-- Given data follows --

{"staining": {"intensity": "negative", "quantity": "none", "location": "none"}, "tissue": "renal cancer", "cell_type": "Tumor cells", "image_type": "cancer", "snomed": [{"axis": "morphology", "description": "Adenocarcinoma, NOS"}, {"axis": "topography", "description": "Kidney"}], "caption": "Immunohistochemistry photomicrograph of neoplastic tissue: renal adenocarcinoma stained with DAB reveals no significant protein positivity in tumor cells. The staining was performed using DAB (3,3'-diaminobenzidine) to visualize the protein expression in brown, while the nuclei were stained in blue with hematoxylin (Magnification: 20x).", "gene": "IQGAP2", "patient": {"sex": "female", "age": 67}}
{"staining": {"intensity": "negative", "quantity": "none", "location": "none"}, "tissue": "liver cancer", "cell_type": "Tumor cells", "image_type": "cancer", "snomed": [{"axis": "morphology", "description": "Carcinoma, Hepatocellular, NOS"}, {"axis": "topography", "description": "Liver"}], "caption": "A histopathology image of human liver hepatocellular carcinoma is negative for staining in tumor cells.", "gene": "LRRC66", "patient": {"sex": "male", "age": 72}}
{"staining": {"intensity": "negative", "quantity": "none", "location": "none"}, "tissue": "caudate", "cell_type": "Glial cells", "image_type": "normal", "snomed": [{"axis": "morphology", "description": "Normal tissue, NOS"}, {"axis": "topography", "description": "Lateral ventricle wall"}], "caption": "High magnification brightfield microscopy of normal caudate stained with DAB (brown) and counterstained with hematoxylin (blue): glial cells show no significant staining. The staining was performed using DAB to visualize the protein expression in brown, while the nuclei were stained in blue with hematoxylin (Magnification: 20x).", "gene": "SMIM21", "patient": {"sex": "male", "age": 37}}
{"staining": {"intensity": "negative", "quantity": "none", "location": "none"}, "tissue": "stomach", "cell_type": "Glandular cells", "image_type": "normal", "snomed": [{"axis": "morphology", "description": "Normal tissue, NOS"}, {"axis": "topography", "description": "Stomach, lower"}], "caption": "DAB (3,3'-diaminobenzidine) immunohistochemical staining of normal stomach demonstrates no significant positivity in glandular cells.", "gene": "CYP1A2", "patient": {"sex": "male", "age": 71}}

-- Given data concluded --

Work required:
Please set down the entire material above exactly as presented.

Reply to the task:
{"staining": {"intensity": "negative", "quantity": "none", "location": "none"}, "tissue": "renal cancer", "cell_type": "Tumor cells", "image_type": "cancer", "snomed": [{"axis": "morphology", "description": "Adenocarcinoma, NOS"}, {"axis": "topography", "description": "Kidney"}], "caption": "Immunohistochemistry photomicrograph of neoplastic tissue: renal adenocarcinoma stained with DAB reveals no significant protein positivity in tumor cells. The staining was performed using DAB (3,3'-diaminobenzidine) to visualize the protein expression in brown, while the nuclei were stained in blue with hematoxylin (Magnification: 20x).", "gene": "IQGAP2", "patient": {"sex": "female", "age": 67}}
{"staining": {"intensity": "negative", "quantity": "none", "location": "none"}, "tissue": "liver cancer", "cell_type": "Tumor cells", "image_type": "cancer", "snomed": [{"axis": "morphology", "description": "Carcinoma, Hepatocellular, NOS"}, {"axis": "topography", "description": "Liver"}], "caption": "A histopathology image of human liver hepatocellular carcinoma is negative for staining in tumor cells.", "gene": "LRRC66", "patient": {"sex": "male", "age": 72}}
{"staining": {"intensity": "negative", "quantity": "none", "location": "none"}, "tissue": "caudate", "cell_type": "Glial cells", "image_type": "normal", "snomed": [{"axis": "morphology", "description": "Normal tissue, NOS"}, {"axis": "topography", "description": "Lateral ventricle wall"}], "caption": "High magnification brightfield microscopy of normal caudate stained with DAB (brown) and counterstained with hematoxylin (blue): glial cells show no significant staining. The staining was performed using DAB to visualize the protein expression in brown, while the nuclei were stained in blue with hematoxylin (Magnification: 20x).", "gene": "SMIM21", "patient": {"sex": "male", "age": 37}}
{"staining": {"intensity": "negative", "quantity": "none", "location": "none"}, "tissue": "stomach", "cell_type": "Glandular cells", "image_type": "normal", "snomed": [{"axis": "morphology", "description": "Normal tissue, NOS"}, {"axis": "topography", "description": "Stomach, lower"}], "caption": "DAB (3,3'-diaminobenzidine) immunohistochemical staining of normal stomach demonstrates no significant positivity in glandular cells.", "gene": "CYP1A2", "patient": {"sex": "male", "age": 71}}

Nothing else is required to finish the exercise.